--- INFORMATION ---
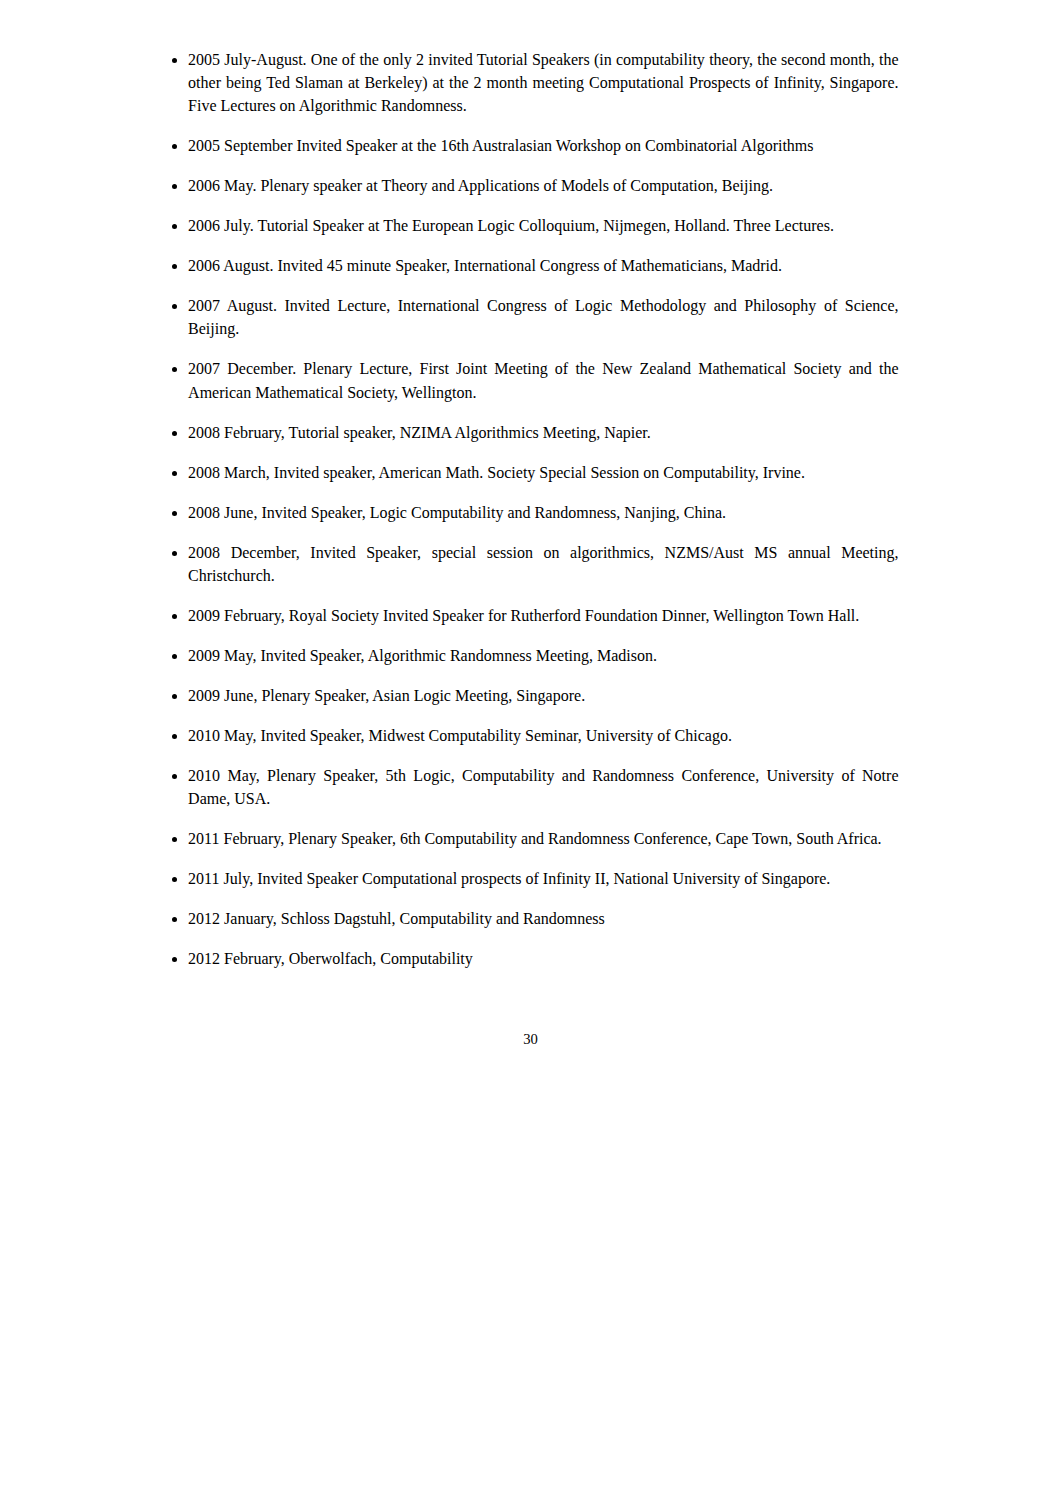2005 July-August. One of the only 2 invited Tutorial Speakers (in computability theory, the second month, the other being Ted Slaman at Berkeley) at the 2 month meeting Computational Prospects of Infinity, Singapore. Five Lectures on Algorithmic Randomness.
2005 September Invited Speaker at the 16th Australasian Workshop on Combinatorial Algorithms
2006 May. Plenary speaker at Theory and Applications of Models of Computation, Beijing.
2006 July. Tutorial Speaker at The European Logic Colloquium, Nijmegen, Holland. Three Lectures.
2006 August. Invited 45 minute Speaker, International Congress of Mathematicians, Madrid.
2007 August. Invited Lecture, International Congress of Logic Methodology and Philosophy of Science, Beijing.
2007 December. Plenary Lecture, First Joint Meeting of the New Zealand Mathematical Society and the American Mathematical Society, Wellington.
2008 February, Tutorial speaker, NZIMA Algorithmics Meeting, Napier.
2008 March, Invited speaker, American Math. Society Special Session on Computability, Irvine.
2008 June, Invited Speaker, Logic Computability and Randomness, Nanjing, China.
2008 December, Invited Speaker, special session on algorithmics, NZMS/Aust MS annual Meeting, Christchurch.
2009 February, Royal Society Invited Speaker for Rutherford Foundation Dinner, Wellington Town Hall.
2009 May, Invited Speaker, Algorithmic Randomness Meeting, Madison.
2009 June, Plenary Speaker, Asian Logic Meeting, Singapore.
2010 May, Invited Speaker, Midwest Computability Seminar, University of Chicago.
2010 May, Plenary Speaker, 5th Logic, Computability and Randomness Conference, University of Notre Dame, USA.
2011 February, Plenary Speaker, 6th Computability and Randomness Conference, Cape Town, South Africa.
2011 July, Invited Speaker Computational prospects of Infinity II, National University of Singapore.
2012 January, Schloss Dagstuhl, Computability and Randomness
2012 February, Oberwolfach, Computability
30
---
WORK INSTRUCTIONS: Each line in the records above that contains the word "Town" must be copied.

TASK RESPONSE:
2009 February, Royal Society Invited Speaker for Rutherford Foundation Dinner, Wellington Town Hall.
2011 February, Plenary Speaker, 6th Computability and Randomness Conference, Cape Town, South Africa.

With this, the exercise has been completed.